Murphy Warehouse Company
- Type: Private
- Industry: Supply Chain Management
- Founded: 1904
- Headquarters: Minneapolis, Minnesota
- Key people: Kirk Fischer, CEO & President
- Website: www.murphylogistics.com

= Murphy Warehouse Company =

Supply chain logistics company

Murphy Warehouse Company is a family-owned, full-service supply chain logistics company based in Minneapolis, Minnesota, United States. Founded in 1904, Murphy is one of the Upper Midwest's largest asset-based logistics companies and serves more than 250 companies ranging from Fortune 500 to startup companies.

The company provides a wide range of services, including warehousing, distribution, transportation, cross-docking, fulfillment and administrative, as well as international logistics through its Midwest International Logistics Center. Murphy is OSHA MNSHARP Certified and Safe Quality Food SQF Edition 9 Certified.

== History ==
In 1904, founder Edward L. Murphy Sr. purchased two horses and a wagon from his brother, Jack, signifying the beginning of the Murphy Warehouse Company. Today, Murphy operates 12 warehouse facilities, many on or adjacent to rail yards.

== Logistics services ==
Murphy provides warehousing, distribution, information management, contract logistics, consolidation, transportation, rail transloading, pool distribution, pick and pack, fulfillment, freight brokerage and international support services. Murphy also provides other services, such as labeling, stretch wrapping, product assembly, packaging, re-pack and quality control testing-sampling.
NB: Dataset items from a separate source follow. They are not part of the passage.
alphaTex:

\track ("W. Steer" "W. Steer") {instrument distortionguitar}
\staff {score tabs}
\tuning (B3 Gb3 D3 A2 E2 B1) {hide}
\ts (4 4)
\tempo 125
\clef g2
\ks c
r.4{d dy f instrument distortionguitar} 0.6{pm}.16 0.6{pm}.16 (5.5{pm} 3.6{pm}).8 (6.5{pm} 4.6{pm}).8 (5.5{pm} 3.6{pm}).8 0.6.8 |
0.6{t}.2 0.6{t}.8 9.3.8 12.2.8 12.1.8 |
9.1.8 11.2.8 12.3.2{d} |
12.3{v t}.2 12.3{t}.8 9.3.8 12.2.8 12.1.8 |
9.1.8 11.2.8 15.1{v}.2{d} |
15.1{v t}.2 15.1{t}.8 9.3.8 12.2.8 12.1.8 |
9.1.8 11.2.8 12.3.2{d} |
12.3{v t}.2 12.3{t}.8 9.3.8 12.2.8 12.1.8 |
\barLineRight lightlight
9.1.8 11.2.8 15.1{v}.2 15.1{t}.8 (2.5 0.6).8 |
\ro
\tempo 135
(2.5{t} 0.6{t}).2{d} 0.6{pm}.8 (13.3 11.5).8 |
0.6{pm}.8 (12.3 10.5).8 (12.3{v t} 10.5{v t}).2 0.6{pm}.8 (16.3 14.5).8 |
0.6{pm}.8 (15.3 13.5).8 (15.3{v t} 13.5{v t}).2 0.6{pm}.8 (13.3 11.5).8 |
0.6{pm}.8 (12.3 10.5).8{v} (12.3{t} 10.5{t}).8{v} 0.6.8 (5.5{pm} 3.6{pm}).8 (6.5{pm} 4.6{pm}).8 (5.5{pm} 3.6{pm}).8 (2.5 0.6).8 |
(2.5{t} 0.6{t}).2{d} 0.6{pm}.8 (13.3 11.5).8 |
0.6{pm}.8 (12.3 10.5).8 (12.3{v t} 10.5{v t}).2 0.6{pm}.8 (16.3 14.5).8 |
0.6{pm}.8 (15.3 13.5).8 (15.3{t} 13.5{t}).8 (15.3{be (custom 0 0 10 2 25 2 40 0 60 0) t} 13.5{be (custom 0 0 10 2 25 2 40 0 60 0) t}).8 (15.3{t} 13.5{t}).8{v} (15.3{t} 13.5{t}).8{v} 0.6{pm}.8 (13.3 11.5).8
The company also offers international logistics through its Midwest International Logistics Center, which includes a designated U.S. Customs Exam Station (CES), a Container Freight Station (CFS) and a Foreign Trade Zone (FTZ), allowing for modifications to import products before they reach U.S. soil, as well as export services.

== Stormwater management system ==
In 2008, Murphy Warehouse installed a stormwater management system at its headquarters. The system cost $580,000 to install, captures 95 percent of stormwater on a 22 acre site that was more than 95 percent impervious, recharges groundwater, filters stormwater for quality, and eliminates a $68,000 annual stormwater assessment from the city. It is the first stormwater system of its kind to be voluntarily constructed on an existing, heavy use commercial site in Minneapolis, Minnesota.

Murphy also installed native prairies around the stormwater system, increasing its efficiency, eliminating polluting fertilization and water waste from automatic sprinklers, and saving additional money through reduced maintenance costs of a traditional lawn. For example, at Murphy's Fridley Campus, a similar installation requires $2,240 per year for 6 acre of prairie upkeep instead of $21,650 per year for only four acres of lawn care.

In January 2009, the American Council of Engineering Companies recognized Murphy and Wenck Engineers, which assisted in design and installation, with the Minnesota Engineering Excellence Honor Award for the stormwater system.

Minneapolis mayor R.T. Rybak proclaimed it, “the single best green value that I can see in Minneapolis,” on Earth Day, April 22, 2009.